## [Quellauszug]
================================
# SSD macht Geräusche



## desm_ (21. Februar 2015)

*SSD macht Geräusche*

Hallo zusammen,

am Donnerstag ist mein neuer Laptop angekommen. Zuerst hatte ich Ubuntu per USB-Stick gebootet und danach ganz normal Windows 8.1 und den NVIDIA-Treiber installiert. Dabei war alles noch ganz normal.
Gestern hatte ich den Laptop dann gestartet, und da fiel mir dann so ein komisches Geräusch, ich würde es als zirpen bezeichnen. Es kommt definitiv von der SSD und tritt nicht ständig auf.

Tendenziell tritt es eher auf, wenn ich z.B. etwas herunterlade, also wenn die Platte arbeitet. Teilweise steht der Laptop auch nur neben mir und das Geräusch tritt ebenfalls auf.

Hab gestern dann noch den AS SSD Benchmark durchlaufen lassen (Werte im Anhang), bei Sequentiell war es da, danach weg. Wobei man denken sollte, dass die Platte hier am meisten belastet wird.
================================
## [Kurzaufgabe]
Gib aus dem Beitrag über die SSD-Geräusche den Abschnitt wortgetreu wieder, der mit „## desm_ (21.“ beginnt und mit „tritt ebenfalls auf.“ endet. Die Auflistung wird hier nicht gebraucht.

[Auszug aus einem Datensatz]
================================
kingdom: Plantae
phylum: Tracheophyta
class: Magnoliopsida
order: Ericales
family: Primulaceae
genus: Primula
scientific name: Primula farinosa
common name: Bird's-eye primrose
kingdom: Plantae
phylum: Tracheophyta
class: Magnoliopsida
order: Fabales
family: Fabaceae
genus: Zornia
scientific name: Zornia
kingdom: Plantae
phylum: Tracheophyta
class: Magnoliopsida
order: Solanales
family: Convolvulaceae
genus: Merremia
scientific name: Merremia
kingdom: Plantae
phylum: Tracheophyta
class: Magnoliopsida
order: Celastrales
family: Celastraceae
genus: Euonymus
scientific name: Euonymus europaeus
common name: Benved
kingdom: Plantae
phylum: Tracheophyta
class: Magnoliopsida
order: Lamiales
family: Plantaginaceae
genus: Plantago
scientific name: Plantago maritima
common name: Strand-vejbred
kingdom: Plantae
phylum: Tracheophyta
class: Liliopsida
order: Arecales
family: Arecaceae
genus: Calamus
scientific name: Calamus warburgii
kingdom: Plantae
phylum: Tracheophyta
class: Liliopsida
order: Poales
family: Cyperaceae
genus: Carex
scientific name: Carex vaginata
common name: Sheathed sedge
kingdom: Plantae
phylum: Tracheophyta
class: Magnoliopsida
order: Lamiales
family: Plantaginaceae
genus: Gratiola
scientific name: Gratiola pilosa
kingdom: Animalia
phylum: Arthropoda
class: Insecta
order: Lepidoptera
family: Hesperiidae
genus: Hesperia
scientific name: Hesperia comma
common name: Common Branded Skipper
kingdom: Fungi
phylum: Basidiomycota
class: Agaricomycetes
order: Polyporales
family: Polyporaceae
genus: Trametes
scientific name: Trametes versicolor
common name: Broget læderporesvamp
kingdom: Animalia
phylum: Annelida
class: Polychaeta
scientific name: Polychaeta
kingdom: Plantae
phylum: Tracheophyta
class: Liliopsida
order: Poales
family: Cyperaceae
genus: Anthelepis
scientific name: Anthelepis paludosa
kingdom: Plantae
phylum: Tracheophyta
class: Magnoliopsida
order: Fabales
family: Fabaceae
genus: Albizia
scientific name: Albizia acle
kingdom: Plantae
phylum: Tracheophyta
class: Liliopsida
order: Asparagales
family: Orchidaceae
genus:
================================
## [Ergebnis]
## desm_ (21. Februar 2015)

*SSD macht Geräusche*

Hallo zusammen,

am Donnerstag ist mein neuer Laptop angekommen. Zuerst hatte ich Ubuntu per USB-Stick gebootet und danach ganz normal Windows 8.1 und den NVIDIA-Treiber installiert. Dabei war alles noch ganz normal.
Gestern hatte ich den Laptop dann gestartet, und da fiel mir dann so ein komisches Geräusch, ich würde es als zirpen bezeichnen. Es kommt definitiv von der SSD und tritt nicht ständig auf.

Tendenziell tritt es eher auf, wenn ich z.B. etwas herunterlade, also wenn die Platte arbeitet. Teilweise steht der Laptop auch nur neben mir und das Geräusch tritt ebenfalls auf.